Some of the other problems:GPUs are better at parallel computing than CPUs. Real-time applications often cannot utilize excessive parallel processing because the outcome of the real-time simulation needs to be extremely predictable. Going in this direction would require a complete rewrite of the existing software which isn't feasible for me. CPUs are better at serial computing than GPUs. For that reason, I would expect a performance drop when using a GPU, but I'm not sure how significant this is and if this is a risk to the project. Our previous configuration (entire PC/OS per real-time process was overkill).
Edits: Compiling: C++ Amp, Minotaurus, PGI, and CUDA looked promising until I realized that they only transfer specific parts of my code to the GPU for accelerated processing. It requires an entire code-rewrite and doesn't achieve what I want. It's looking tough to find that magic "-gpu" option that lets me transfer an entire binary to the GPU.

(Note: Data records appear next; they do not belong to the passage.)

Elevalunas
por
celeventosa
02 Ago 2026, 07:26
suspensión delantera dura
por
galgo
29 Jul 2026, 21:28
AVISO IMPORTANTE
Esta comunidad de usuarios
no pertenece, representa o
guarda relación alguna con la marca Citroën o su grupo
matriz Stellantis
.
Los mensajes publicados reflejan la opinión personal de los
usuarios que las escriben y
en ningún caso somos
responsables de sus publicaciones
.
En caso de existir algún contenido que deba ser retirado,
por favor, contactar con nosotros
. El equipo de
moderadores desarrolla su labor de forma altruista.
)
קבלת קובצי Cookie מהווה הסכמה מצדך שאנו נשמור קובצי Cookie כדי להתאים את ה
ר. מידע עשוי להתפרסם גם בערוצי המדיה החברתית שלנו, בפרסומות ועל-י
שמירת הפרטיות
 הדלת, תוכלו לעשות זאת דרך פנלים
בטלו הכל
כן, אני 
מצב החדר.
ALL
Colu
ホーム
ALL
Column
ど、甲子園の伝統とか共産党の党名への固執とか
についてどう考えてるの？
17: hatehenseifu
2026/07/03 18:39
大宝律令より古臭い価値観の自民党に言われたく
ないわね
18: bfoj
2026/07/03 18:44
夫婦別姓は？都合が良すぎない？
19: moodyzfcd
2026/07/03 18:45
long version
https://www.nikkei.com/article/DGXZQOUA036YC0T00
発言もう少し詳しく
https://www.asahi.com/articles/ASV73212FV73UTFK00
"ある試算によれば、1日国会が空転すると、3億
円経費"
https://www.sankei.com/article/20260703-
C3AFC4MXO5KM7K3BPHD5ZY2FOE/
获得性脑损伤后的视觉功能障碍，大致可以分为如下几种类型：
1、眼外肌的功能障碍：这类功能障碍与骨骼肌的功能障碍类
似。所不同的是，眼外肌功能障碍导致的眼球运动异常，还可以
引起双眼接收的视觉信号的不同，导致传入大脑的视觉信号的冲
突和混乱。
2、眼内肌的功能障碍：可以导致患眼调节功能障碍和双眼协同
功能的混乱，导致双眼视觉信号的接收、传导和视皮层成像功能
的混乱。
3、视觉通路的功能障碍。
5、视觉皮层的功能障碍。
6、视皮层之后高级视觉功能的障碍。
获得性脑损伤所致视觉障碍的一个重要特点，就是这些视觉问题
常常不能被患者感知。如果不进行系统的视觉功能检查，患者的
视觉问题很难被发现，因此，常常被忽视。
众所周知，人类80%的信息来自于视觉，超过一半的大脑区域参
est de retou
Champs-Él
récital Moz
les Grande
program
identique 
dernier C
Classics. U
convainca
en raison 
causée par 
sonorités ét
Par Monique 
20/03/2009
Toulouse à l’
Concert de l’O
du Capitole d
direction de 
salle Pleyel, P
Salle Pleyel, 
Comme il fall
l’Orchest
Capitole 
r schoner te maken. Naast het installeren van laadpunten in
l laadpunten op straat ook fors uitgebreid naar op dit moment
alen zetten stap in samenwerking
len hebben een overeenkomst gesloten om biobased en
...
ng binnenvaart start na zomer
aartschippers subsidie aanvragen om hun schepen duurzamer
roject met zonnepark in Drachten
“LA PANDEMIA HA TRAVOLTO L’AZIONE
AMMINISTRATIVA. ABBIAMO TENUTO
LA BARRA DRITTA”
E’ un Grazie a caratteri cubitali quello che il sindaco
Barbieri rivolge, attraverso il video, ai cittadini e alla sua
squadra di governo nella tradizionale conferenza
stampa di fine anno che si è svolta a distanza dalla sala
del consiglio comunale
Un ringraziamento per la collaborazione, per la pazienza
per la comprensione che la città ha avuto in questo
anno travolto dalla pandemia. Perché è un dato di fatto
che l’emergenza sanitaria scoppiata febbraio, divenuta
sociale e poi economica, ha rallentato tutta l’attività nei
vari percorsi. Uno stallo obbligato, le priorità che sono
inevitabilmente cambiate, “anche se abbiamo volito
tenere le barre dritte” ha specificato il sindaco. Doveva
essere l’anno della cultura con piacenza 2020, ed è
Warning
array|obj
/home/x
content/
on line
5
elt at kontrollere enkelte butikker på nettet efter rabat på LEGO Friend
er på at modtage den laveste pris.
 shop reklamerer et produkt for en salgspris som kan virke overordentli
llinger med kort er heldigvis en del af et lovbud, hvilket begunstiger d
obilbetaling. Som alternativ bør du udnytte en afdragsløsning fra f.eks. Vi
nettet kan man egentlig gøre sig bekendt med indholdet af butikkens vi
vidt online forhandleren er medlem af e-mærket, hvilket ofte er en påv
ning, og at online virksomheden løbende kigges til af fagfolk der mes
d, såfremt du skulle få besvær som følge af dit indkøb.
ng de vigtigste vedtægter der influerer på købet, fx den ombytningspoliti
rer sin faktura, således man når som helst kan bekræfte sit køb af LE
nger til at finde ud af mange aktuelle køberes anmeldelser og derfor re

CPU cards: Some research showed me the TILEncore-Gx36 card. It uses a stand-alone CPU instead of a GPU and PCIe x8 instead of x16 which gives some more flexibility. This may be a more feasible solution after looking at the difficulties associated with running non-acceleration code on a GPU. The trick now is still mastering the load-time transmission of binaries to the PCIe card and the run-time synchronization of shared memory.
CUDA looks interesting, but from what I gather, it's an accelerator. If I had something like this:
1 2 3 4
for (int i = 0; i < a; ++i)
for (int j = 0; j < b; ++j)
for (int k = 0; k < c; ++k)
x[i] = y[j]*z[k]+x[j];
As a programmer, I would need to identify this as a case which can be accelerated with parallel computing, #include CUDA, then re-write this using the CUDA API. It's not the same as taking an existing application, re-compiling it for the GPU architecture and running the entire application on that target.
I've also used OpenCL a few times. The syntax is based on C, but the way you program for a GPU is very different than the way you write regular code.
You can use OpenCL from many different languages, but you have to write the kernel itself in OpenCL's language.
When utilizing the power of the GPU, one of the most important things to figure out, is what parts should go on the GPU, and what parts should not. Memory transfer is a major bottleneck, and not just based on how much memory you transfer, but also how often you transfer chunks of memory.
You only want to run something on the GPU if, you're processing large enough chunks of data to make the memory transfer worth it, and problem is highly parallelizable. You always want to keep memory on the GPU as long as possible. On the GPU you have hundreds or maybe even thousands of threads to use. It's not that easy to write a good GPU kernel. The range of optimization, or inefficiency, can be huge, depending on how well it's written.
You can't just run a regular program on the GPU, you can just find parts of a regular program that you make make parallel and use the GPU for, similar to how you would with normal concurrent programming.
If your bottleneck is not something you can speed up on a GPU, then it wont really help you much.